City of Zug, 13.01.2026

Zug City Council to purchase large lakeside estate for 44 million

Zug’s city parliament will decide on the purchase of the estate near the Theater Casino next.

The approximately 5,500-square-meter Unterer Frauenstein estate directly on Lake Zug is to cost 44 million Swiss francs. The property dates back to 1850 and is listed as a protected historical monument. The City Council has already signed a purchase option agreement based on an independent valuation report. Financing is to come from the city’s own funds. According to a statement, investments of around 10.5 million Swiss francs are planned for the short- and medium-term renovation of the main building, the outbuildings, and the lakeshore area.

“We are expanding public access to the lake in the Casino/Seeliken area and opening a historic garden to everyone,” City Councillor Urs Raschle, head of the Finance Department, is quoted as saying in the statement. “This is therefore about more than just a purchase—it is about safeguarding quality of life and space for the next generation,” City President André Wicki makes clear.

The property was publicly offered for sale in spring 2025. It is owned by a cooperative based in Zug. The City Council is requesting approval from the Grand Municipal Council (GGR) to purchase the property. The city parliament is expected to decide on the matter at its meeting on February 24, 2026. However, the final decision will likely rest with the people of Zug in a referendum in June 2026.

View of the villa from Lake Zug     Photo: Mathias Blattmann, (11. 7. 2025)

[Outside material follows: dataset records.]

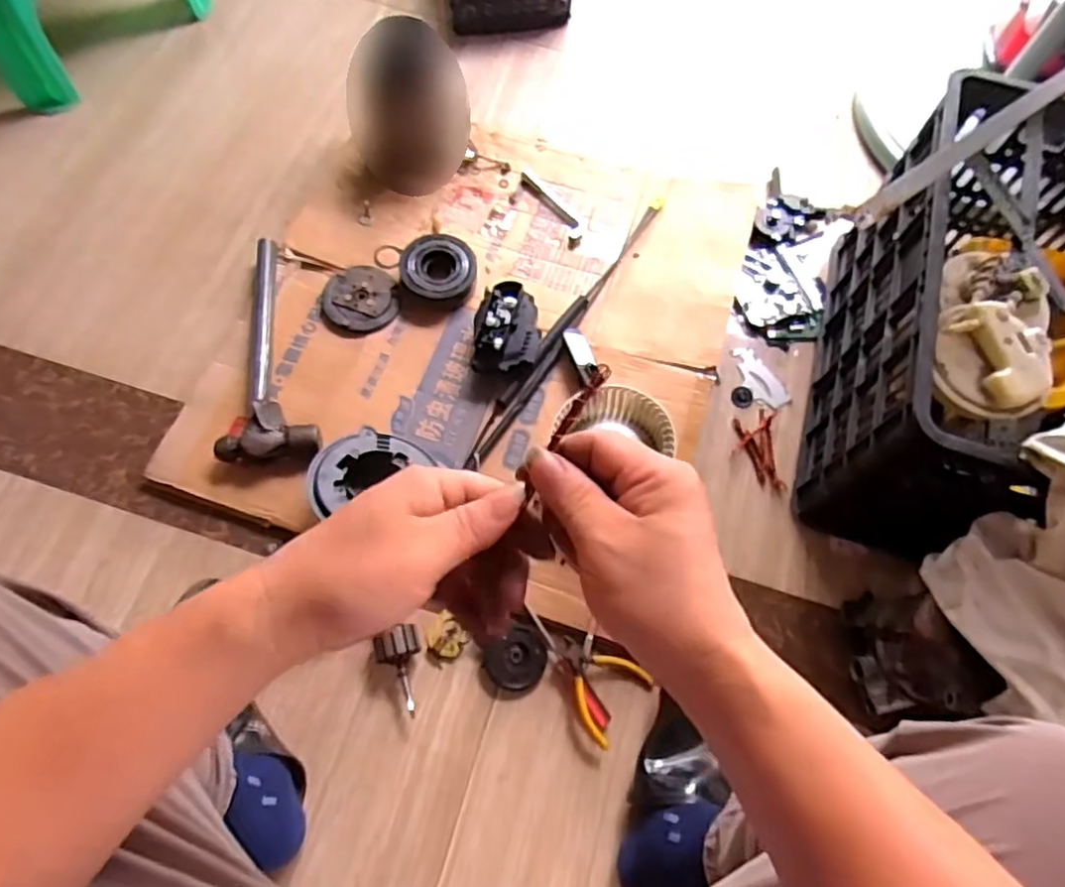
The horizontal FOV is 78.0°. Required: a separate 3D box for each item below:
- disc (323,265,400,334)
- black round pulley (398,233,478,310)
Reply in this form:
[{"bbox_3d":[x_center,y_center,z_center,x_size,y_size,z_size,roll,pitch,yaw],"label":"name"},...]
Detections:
[{"bbox_3d":[-0.245,-0.205,0.924,0.096,0.015,0.111,-21,67,-9],"label":"disc"},{"bbox_3d":[-0.134,-0.245,0.936,0.103,0.039,0.104,0,66,0],"label":"black round pulley"}]

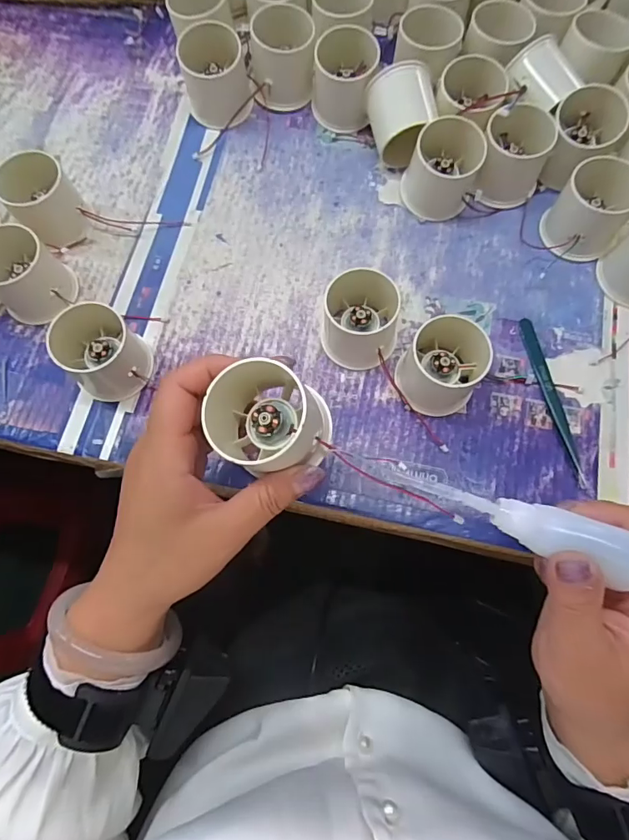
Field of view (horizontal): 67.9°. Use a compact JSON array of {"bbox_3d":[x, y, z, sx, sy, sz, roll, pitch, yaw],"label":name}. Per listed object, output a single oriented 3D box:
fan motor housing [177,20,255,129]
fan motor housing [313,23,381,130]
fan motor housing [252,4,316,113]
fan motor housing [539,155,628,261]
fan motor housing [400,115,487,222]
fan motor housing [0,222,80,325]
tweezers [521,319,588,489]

Complex Price Determination

The company FSP Fine Swiss Properties (LLC) from Herrliberg was entrusted with the sale. “We specialize in properties like this,” explains real estate broker Robert Ferfecki in response to an inquiry from our newspaper. “What essentially sets us apart from our competitors is that we do not pursue a revenue-driven growth strategy where everything has to happen quickly, but rather an uncompromising quality strategy.”

Price determination for such properties is very complex, as there are only a few truly comparable objects. “The asking price must be plausible and comprehensible.” One cannot simply demand some unrealistic price, because all serious interested parties consult specialists and experts. “With this property, we benefited from information and contacts we gathered during the sales process of the St. Karlshof.”

Equally complex, Ferfecki continues, is the fact that Villa Frauenstein is subject to numerous preservation requirements that must be observed and that limit freedom of action.

The acquisition of this exceptional property has been a topic of discussion for some time: in early September, the individual initiative “The City of Zug purchases the property and makes the park accessible to the public” was submitted. Although the GGR rejected the initiative, it instructed the City Council—via a consultative vote—to continue examining the purchase and to proceed with negotiations.

Purchase Offer Came from the “Apprentice”

The company obtained the mandate to broker the villa through a public tender. “I could imagine that we were chosen because we are not from Zug, are not connected to anyone here, and could therefore act in a completely neutral, independent, and maximally discreet manner,” the broker explains. “In the meantime, we have learned: if two people in Zug know something, it is practically already public.”

The estate belongs to a cooperative made up of several individuals. Since multiple purchase offers were submitted, the cooperative members had to carefully review all aspects and coordinate among themselves. “The villa was in the same hands for around a hundred years, and at one point there was even a right of first refusal in favor of the City, which later expired,” Ferfecki reports. There had always been a close connection to the City of Zug, which is why it was not entirely surprising that it was chosen as the buyer.

What was amusing, he says, was that the City of Zug’s purchase offer was sent from the email account “Lehrling Kanzlei” (apprentice, legal office). “One might have thought that such ‘small transactions’ in Zug are handled by apprentices,” Ferfecki says with a laugh. It is always surprising how complex negotiations with large bodies like the City of Zug can be. “There are numerous points of contact with very different expectations and levels of authority, and a political process is always running in the background. But that also makes the matter very exciting and demanding.”

According to Robert Ferfecki, there are not many villas in Switzerland that cost a mid double-digit million amount. “That automatically places the Zug estate among the most expensive properties we have ever dealt with.” But what matters is not how much a property costs, he says, but that it has unique, refined qualities. “An estate like Villa Frauenstein comes onto the market only once every hundred years.”